Document section:
Friday 20 April 2018

Home truths: Waiting for elves not the solution

Marian Finnegan, chief economist at Sherry Fitzgerald
Marian Finnegan, chief economist at Sherry Fitzgerald
Mark Keenan

Mark Keenan

In The Elves And The Shoemaker - the Grimm fairy tale about an old shoemaker and his wife - their business has declined to the point where they have enough leather left to make just one more pair of shoes.

When these are made and sold, that's it - the old pair are bunched and the poorhouse beckons. But the stricken couple are saved by a miracle: in the middle of the night, two tiny elves creep into their home and get to work with the leather to make the shoes.

These are so magnificently crafted that the high price achieved allows the shoemaker to buy leather for two more pairs. The elves keep coming back and making shoes and so on it goes until the old shoemaker and his wife are rolling in designer shoe loot and can retire. That's the fairy tale at least.

This week I found the property sector's own version of the fairy tale's down-at-heel shoe business when I came across the website of an estate agency which had the grand total of just two properties offered for sale.

The agency is run by two partners who are also the firm's only two estate agents. Their predicament might be good news for the vendors who now have an estate agent each to devote 100pc to selling their home. But the situation is obviously critical for the owners of the business, which is now the equivalent of a sweet shop with two gobstoppers or a pet store with one guinea pig and a canary.

An estate agency without property for sale is dead in the water. Without homes for sale, no one comes to your website, no one rings, no one calls in to your offices and it becomes extremely difficult to tout for more homes to sell. If this agency sells the two properties it has, its shop window is empty and it has cut the chance of more vendor clients coming on board.

Other medium-sized city estate agencies are faring only slightly better - their websites and windows filled with properties which have "sold" or "sale agreed" emblazoned across them. If you look closely, you'll see there's only a handful of properties for sale.

Listed records:
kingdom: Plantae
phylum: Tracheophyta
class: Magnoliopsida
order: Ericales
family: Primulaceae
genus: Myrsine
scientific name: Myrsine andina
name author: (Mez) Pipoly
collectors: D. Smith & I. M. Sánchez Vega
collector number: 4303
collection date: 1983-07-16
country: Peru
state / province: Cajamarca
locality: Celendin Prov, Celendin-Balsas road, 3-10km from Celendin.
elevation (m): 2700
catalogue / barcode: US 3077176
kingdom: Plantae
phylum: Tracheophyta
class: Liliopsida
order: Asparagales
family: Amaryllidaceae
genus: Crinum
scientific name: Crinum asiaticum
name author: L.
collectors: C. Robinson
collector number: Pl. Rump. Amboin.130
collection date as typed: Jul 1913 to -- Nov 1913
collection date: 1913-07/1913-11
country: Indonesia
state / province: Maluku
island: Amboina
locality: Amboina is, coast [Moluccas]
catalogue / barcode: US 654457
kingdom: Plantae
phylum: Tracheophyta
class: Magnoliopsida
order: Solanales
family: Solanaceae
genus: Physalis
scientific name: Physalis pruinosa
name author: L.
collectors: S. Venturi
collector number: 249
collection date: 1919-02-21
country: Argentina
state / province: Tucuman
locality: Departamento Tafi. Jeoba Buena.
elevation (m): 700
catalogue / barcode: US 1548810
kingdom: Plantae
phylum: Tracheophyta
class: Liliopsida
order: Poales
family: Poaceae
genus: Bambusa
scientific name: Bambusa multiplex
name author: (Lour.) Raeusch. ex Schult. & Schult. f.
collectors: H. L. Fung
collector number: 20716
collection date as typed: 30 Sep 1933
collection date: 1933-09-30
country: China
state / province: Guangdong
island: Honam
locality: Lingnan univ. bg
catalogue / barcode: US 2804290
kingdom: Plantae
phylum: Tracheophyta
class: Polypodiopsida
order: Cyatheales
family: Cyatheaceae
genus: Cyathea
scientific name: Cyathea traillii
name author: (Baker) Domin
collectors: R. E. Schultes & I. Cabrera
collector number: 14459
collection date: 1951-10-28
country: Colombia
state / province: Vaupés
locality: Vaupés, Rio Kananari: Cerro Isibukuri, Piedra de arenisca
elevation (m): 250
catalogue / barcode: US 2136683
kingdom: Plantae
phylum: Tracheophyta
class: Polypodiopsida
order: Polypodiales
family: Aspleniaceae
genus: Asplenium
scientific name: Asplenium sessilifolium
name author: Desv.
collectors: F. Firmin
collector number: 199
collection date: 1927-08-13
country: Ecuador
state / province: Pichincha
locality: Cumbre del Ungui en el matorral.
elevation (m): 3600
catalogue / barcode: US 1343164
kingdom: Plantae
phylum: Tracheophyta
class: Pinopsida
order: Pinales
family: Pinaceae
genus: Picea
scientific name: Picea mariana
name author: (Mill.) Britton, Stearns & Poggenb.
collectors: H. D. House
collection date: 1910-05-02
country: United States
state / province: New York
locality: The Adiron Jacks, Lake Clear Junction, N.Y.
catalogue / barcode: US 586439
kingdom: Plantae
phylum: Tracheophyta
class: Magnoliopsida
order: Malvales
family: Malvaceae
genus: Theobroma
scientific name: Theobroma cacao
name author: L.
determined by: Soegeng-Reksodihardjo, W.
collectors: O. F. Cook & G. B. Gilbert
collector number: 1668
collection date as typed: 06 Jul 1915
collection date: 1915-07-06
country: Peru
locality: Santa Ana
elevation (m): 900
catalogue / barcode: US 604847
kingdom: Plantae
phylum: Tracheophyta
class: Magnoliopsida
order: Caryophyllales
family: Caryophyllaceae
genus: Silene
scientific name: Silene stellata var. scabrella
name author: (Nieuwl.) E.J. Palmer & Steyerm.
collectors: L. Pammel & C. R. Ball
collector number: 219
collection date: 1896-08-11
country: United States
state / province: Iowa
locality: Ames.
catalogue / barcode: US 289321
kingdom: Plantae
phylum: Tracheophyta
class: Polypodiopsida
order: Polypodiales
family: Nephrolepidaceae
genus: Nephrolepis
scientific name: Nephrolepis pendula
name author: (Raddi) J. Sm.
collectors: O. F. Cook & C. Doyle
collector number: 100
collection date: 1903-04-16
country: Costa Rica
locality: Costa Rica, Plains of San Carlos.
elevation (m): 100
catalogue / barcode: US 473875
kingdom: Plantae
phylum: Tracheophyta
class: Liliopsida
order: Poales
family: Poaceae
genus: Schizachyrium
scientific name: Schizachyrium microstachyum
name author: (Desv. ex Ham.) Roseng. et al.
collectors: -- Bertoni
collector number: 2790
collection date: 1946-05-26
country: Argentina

What is required: Reproduce the passage of the estate agency article starting at "When these are" and ending at "tale at least.".

Solved problem:
When these are made and sold, that's it - the old pair are bunched and the poorhouse beckons. But the stricken couple are saved by a miracle: in the middle of the night, two tiny elves creep into their home and get to work with the leather to make the shoes.

These are so magnificently crafted that the high price achieved allows the shoemaker to buy leather for two more pairs. The elves keep coming back and making shoes and so on it goes until the old shoemaker and his wife are rolling in designer shoe loot and can retire. That's the fairy tale at least.